To show that $u^* = 3t$ is a successful control (in the sense that it satisfies the boundary conditions), we can plug it into the state equation, giving $\dot{x} = 3t^2$. Integrating $\dot{x}$ to get $x^*(t)$ gives $x^*(t) = \int_{0}^{t} 3\tau^2 d\tau = t^3$. Then we see that $x^* = t^3$ (as expected from the problem statement). Plugging $t = 0$ and $t = 1$ into $x^*$, we have $x^*(0) = 0$ and $x^*(1) = 1$ which together mean that $u^*$ is a successful control.

To find the value of $J^*$, we examine $J^* = \int_{0}^{1} u^2dt = \int_{0}^{1} 9t^2dt = 3t^3\bigg|_{0}^{1} = 3$.

Now take $u = u^* + v$. If this is a successful control, then it must also generate a state trajectory which satisfies the boundary conditions. Then
\begin{equation}
x(t) = \int_{0}^{t} t(u^* + v)dt = \int_{0}^{t} tu^* dt + \int_{0}^{t} tvdt = t^3 + \int_{0}^{t}tvdt
\end{equation}
where we have used the fact that $\int_{0}^{t} tu^*dt = t^3$. This clearly satisfies $x(0) = 0$. To check $x(1) = 1$, we have
\begin{equation}
x(1) = 1 + \int_{0}^{1} tvdt = 1.
\end{equation}
Then it must be the case that $\int_{0}^{1}tvdt = 0$.

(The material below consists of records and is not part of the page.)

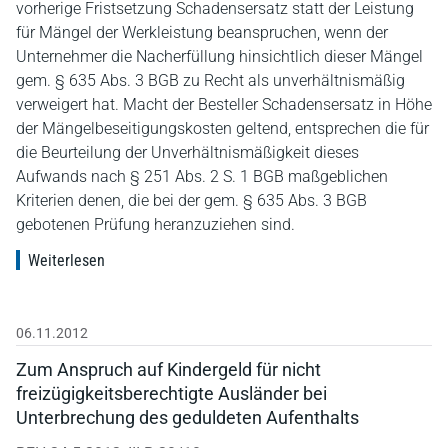
vorherige Fristsetzung Schadensersatz statt der Leistung
für Mängel der Werkleistung beanspruchen, wenn der
Unternehmer die Nacherfüllung hinsichtlich dieser Mängel
gem. § 635 Abs. 3 BGB zu Recht als unverhältnismäßig
verweigert hat. Macht der Besteller Schadensersatz in Höhe
der Mängelbeseitigungskosten geltend, entsprechen die für
die Beurteilung der Unverhältnismäßigkeit dieses
Aufwands nach § 251 Abs. 2 S. 1 BGB maßgeblichen
Kriterien denen, die bei der gem. § 635 Abs. 3 BGB
gebotenen Prüfung heranzuziehen sind.
Weiterlesen
06.11.2012
Zum Anspruch auf Kindergeld für nicht
freizügigkeitsberechtigte Ausländer bei
Unterbrechung des geduldeten Aufenthalts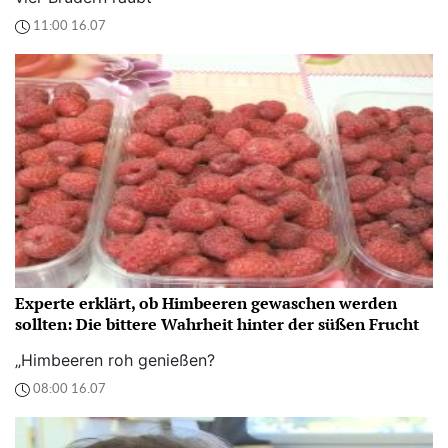
11:00 16.07
Experte erklärt, ob Himbeeren gewaschen werden
sollten: Die bittere Wahrheit hinter der süßen Frucht
„Himbeeren roh genießen?
08:00 16.07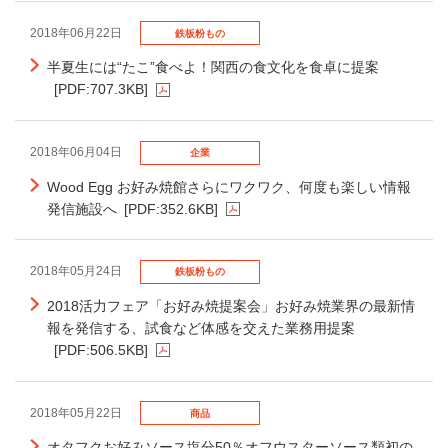
2018年06月22日
鉄板粉もの
半夏生には“たこ”食べよ！関西の食文化を食卓に提案
[PDF:707.3KB]
2018年06月04日
企業
Wood Egg お好み焼館さらにワクワク、何度も楽しい情報
発信施設へ
[PDF:352.6KB]
2018年05月24日
鉄板粉もの
2018活力フェア「お好み焼提案会」お好み焼業界の最新情
報を発信する、試食など体感を交えた業務用提案
[PDF:506.5KB]
2018年05月22日
商品
オタフクお好みソース塩分50％オフウスターソース類初の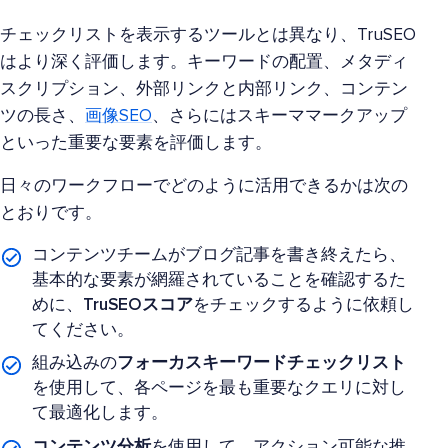
チェックリストを表示するツールとは異なり、TruSEO
はより深く評価します。キーワードの配置、メタディ
スクリプション、外部リンクと内部リンク、コンテン
ツの長さ、
画像SEO
、さらにはスキーママークアップ
といった重要な要素を評価します。
日々のワークフローでどのように活用できるかは次の
とおりです。
コンテンツチームがブログ記事を書き終えたら、
基本的な要素が網羅されていることを確認するた
めに、
TruSEOスコア
をチェックするように依頼し
てください。
組み込みの
フォーカスキーワード
チェックリスト
を使用して、各ページを最も重要なクエリに対し
て最適化します。
コンテンツ分析
を使用して、アクション可能な推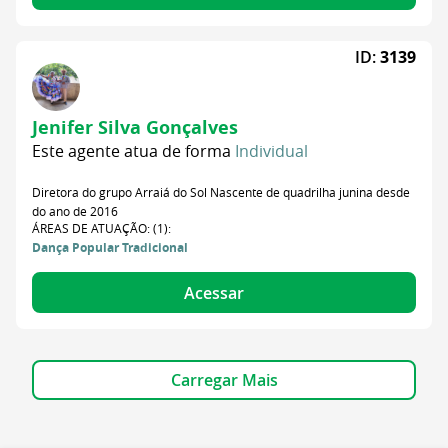
ID:
3139
Jenifer Silva Gonçalves
Este agente atua de forma
Individual
Diretora do grupo Arraiá do Sol Nascente de quadrilha junina desde
do ano de 2016
ÁREAS DE ATUAÇÃO: (1):
Dança Popular Tradicional
Acessar
Carregar Mais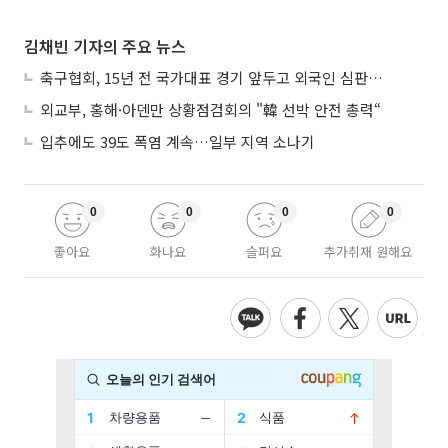
김채빈 기자의 주요 뉴스
축구협회, 15년 전 국가대표 경기 앞두고 외국인 심판에 ‘성접대’
외교부, 홍해·아덴만 상황점검회의 "韓 선박 안전 총력“
입추에도 39도 폭염 계속…일부 지역 소나기
0
0
0
0
좋아요
화나요
슬퍼요
추가취재 원해요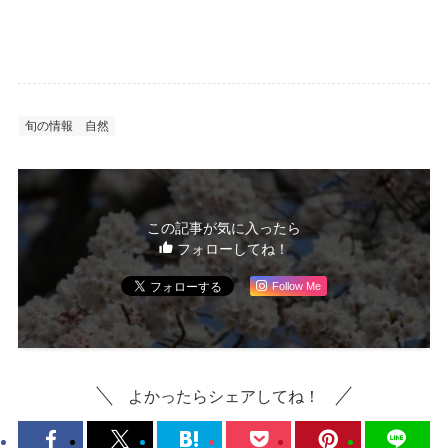
旬の情報
自然
この記事が気に入ったら
フォローしてね！
Follow Me
よかったらシェアしてね！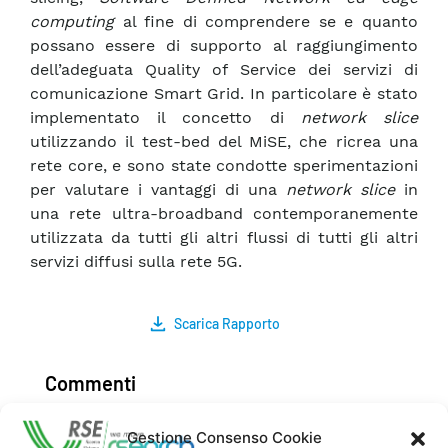
computing
al fine di comprendere se e quanto
possano essere di supporto al raggiungimento
dell’adeguata Quality of Service dei servizi di
comunicazione Smart Grid. In particolare è stato
implementato il concetto di
network slice
utilizzando il test-bed del MiSE, che ricrea una
rete core, e sono state condotte sperimentazioni
per valutare i vantaggi di una
network slice
in
una rete ultra-broadband contemporanemente
utilizzata da tutti gli altri flussi di tutti gli altri
servizi diffusi sulla rete 5G.
Scarica Rapporto
Commenti
Gestione Consenso Cookie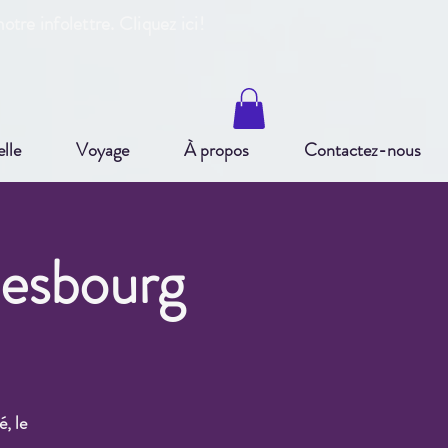
otre infole
ttre. Cliquez ici!
elle
Voyage
À propos
Contactez-nous
lesbourg
é, le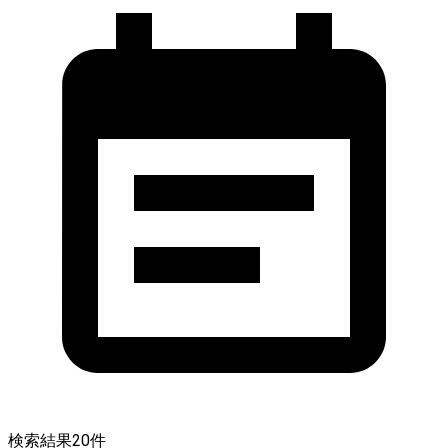
検索結果
20
件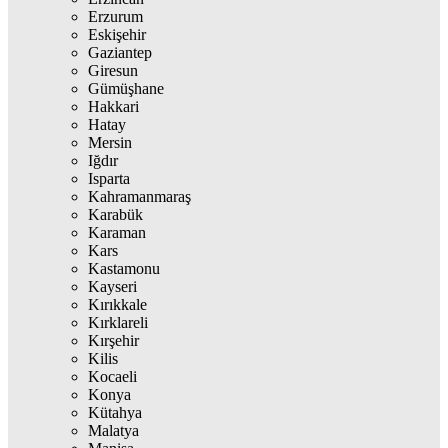
Erzurum
Eskişehir
Gaziantep
Giresun
Gümüşhane
Hakkari
Hatay
Mersin
Iğdır
Isparta
Kahramanmaraş
Karabük
Karaman
Kars
Kastamonu
Kayseri
Kırıkkale
Kırklareli
Kırşehir
Kilis
Kocaeli
Konya
Kütahya
Malatya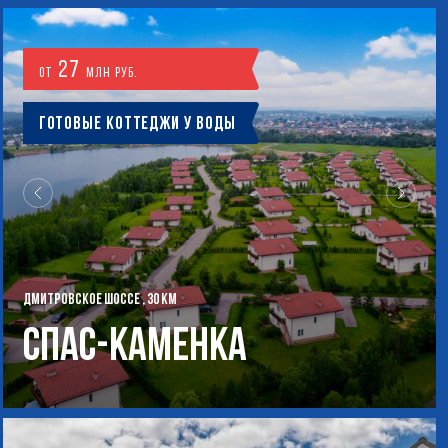
27
от
млн руб.
Готовые коттеджи у воды
ДМИТРОВСКОЕ ШОССЕ , 30 КМ
Спас-Каменка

Looking at $J = \int_{0}^{1} (u^* + v)^2dt$, to minimize $J$, we'd like to minimize the term $(u^* + v)^2$ at each point in time while still satisfying the boundary conditions and the condition that $\int_{0}^{1}tvdt = 0$. We can achieve this by setting $v = 0$ for all time. Then $J = 3$ in this case as well. Then no other successful control has a lower cost than $u^*$ and $u^*$ is indeed the optimal control.